In 1896, the Faculty of Philosophy and Letters was founded, while the College of Liberal Arts was founded in 1926. In 1964, the College of Liberal Arts was reorganized, with the A.B. programs merged with the Faculty of Philosophy and Letters, becoming the Faculty of Arts and Letters. The programs leading to Bachelor of Science degrees were reorganized to become the College of Science. The College of Science retained the college color and seal of the College of Liberal Arts.

The College of Commerce and Business Administration had several name changes. It was first called as the School of Commerce in 1933. Later on, it developed to become the College of Commerce in 1934, College of Commerce and Accountancy in 1988, and eventually to its present name in 2004.

The College of Fine Arts and Design and the Conservatory of Music were originally part of the College of Architecture and Fine Arts. The Conservatory of Music separated in 1946, while the remaining Departments of Fine Arts and Architecture separated in 2000 to become the College of Fine Arts and Design and the College of Architecture, respectively.

The Institute of Physical Therapy was renamed as the College of Rehabilitation Sciences in 2001.

The Alfredo M. Velayo College of Accountancy became an independent college from the College of Commerce and Accountancy in 2004. It was also the first and currently, the only college of the university to be named after an alumnus.
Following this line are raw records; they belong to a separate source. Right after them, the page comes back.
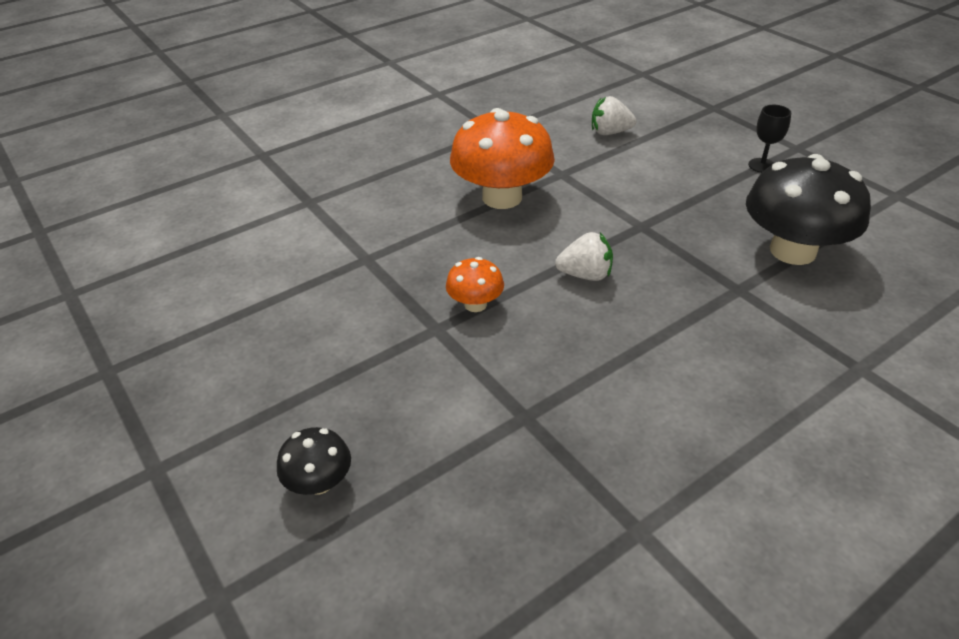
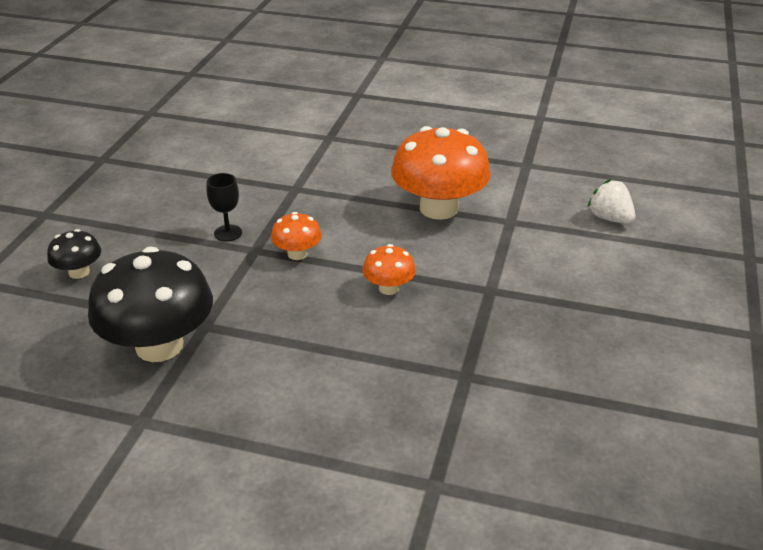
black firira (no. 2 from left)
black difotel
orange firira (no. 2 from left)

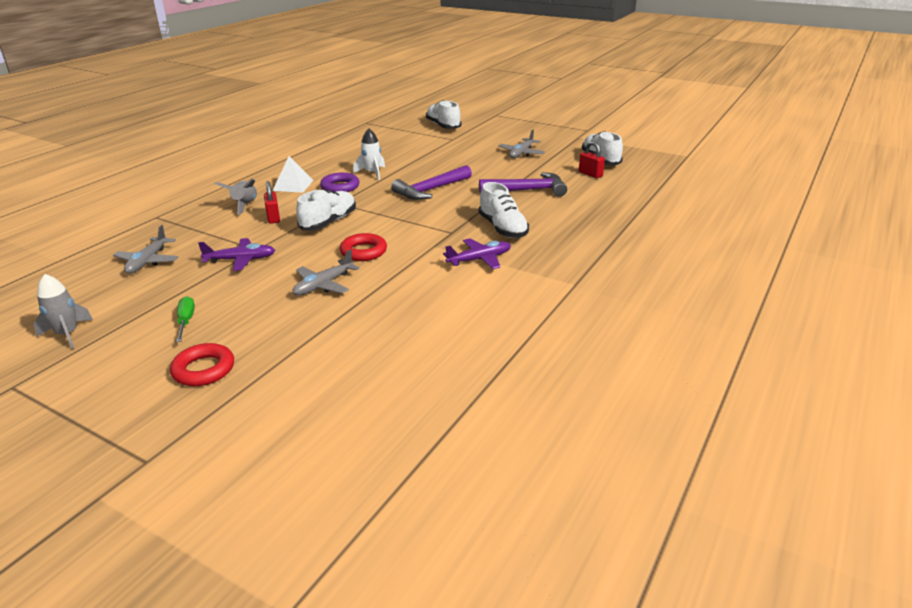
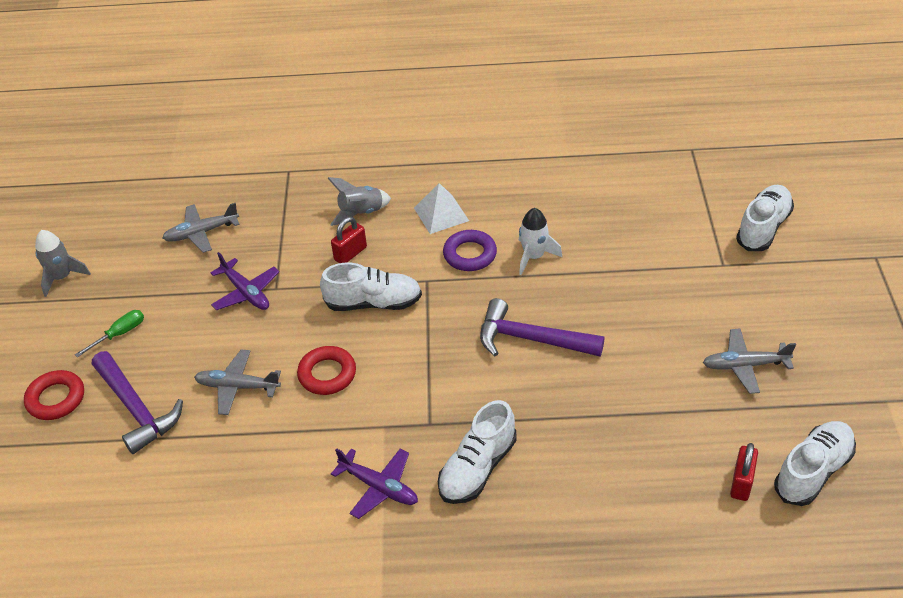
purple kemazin (no. 1 from left)

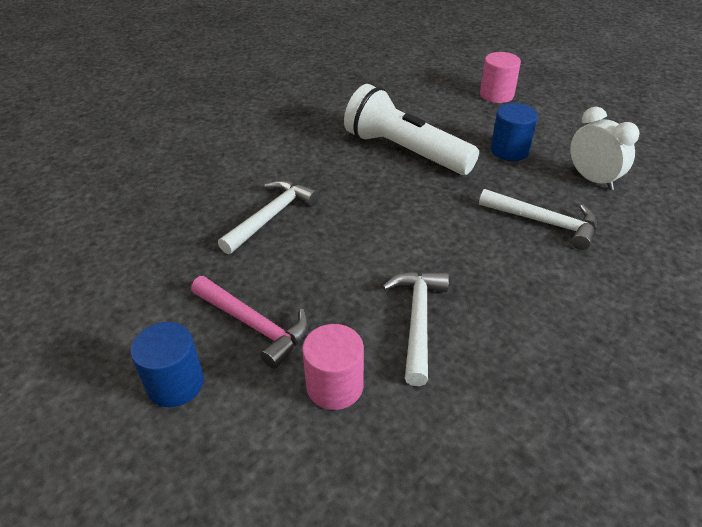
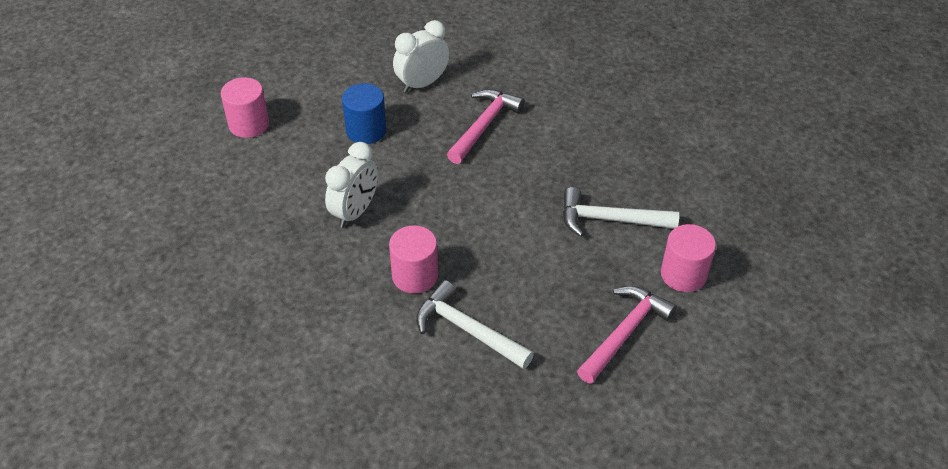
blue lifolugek (no. 1 from left in the first image)
pink lifolugek (no. 2 from left)
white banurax (no. 1 from left)
pink kemazin (no. 1 from left)

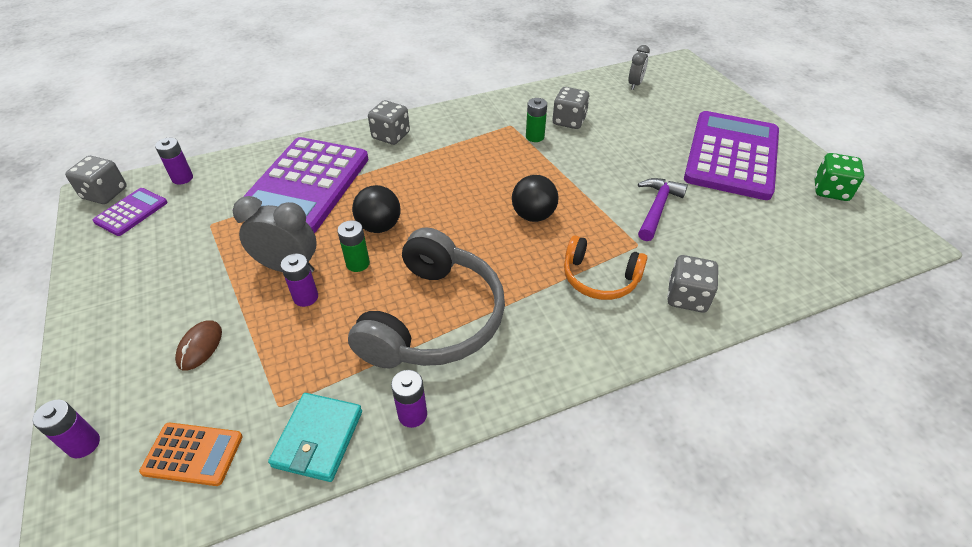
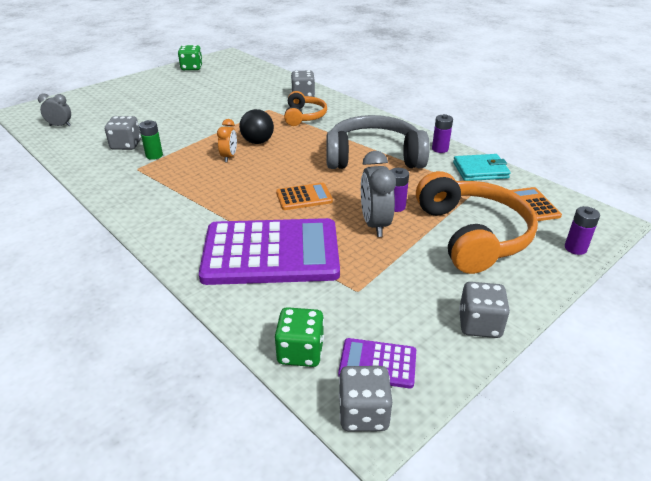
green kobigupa (no. 1 from left in the first image)
purple kemazin
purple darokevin (no. 3 from left in the first image)
orange banurax
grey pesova (no. 4 from left)
green pesova (no. 2 from left)
orange labadigux (no. 2 from left)
orange darokevin (no. 1 from left)

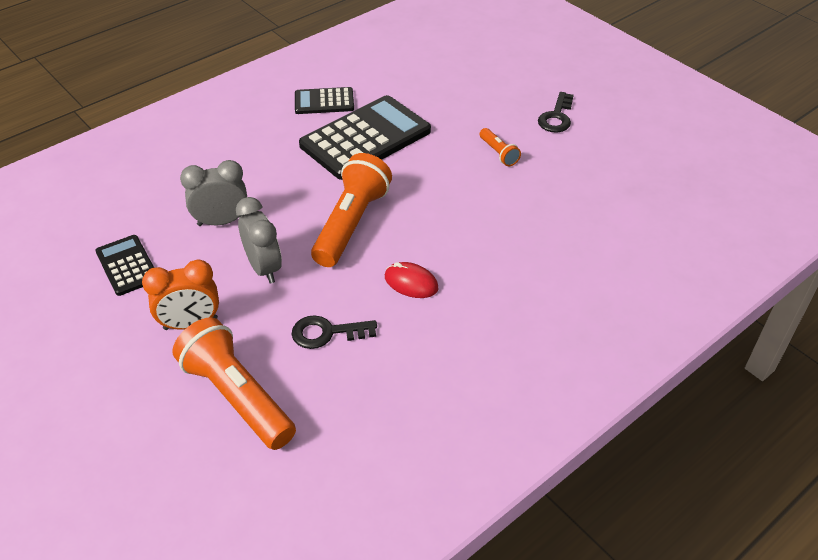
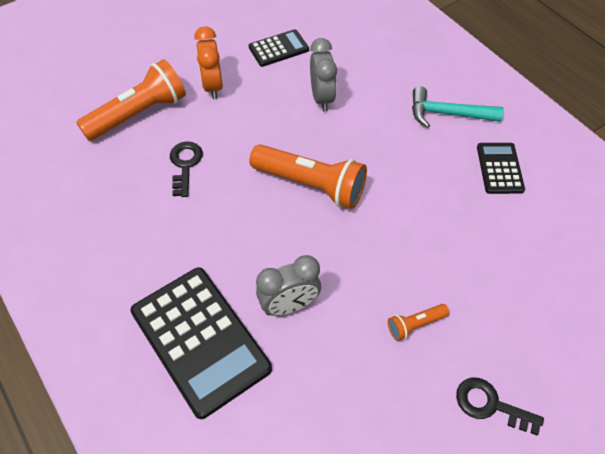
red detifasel
turquoise kemazin
grey banurax (no. 1 from left)
black darokevin (no. 1 from left)

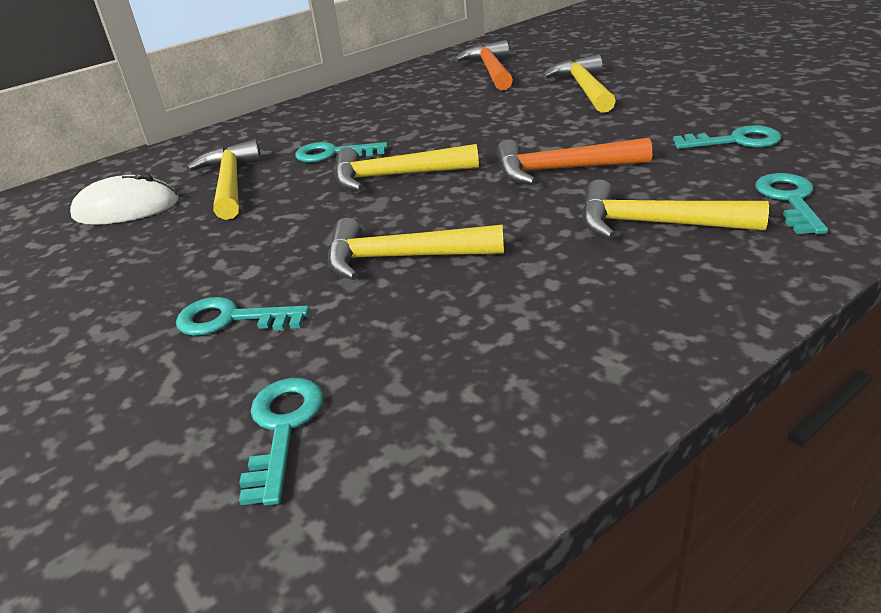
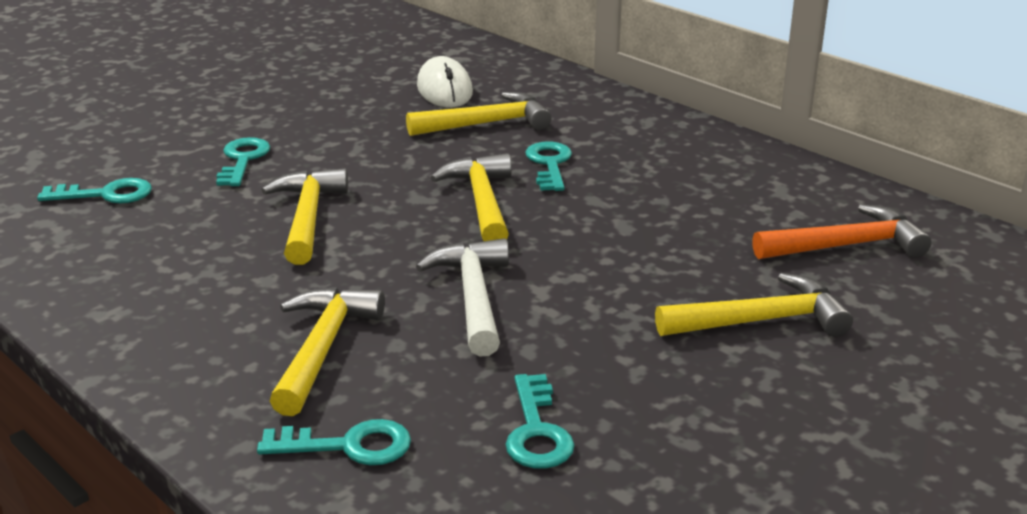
white kemazin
In 2006, the Institute of Tourism and Hospitality Management was founded from the College of Education. It became the College of Tourism and Hospitality Management in 2008.

The Institute of Information and Computing Sciences was established in 2014 from the Faculty of Engineering. Originally named as the Institute of Information and Computer Studies, it became the College of Information and Computing Sciences in 2021.

==Roll call==
In university events, like the Thomasian Welcome Walk and the sending-off rights, the roll call of the university colleges is done according to their foundation year instead of the usual alphabetical order. Founded in 1611, the Faculty of Sacred Theology is called and introduced first. Being the youngest, founded in 2017, the Graduate School of Law is called last.

The Thomasian, the university website, USTET application forms, and most official publications follow the same way of presenting the colleges.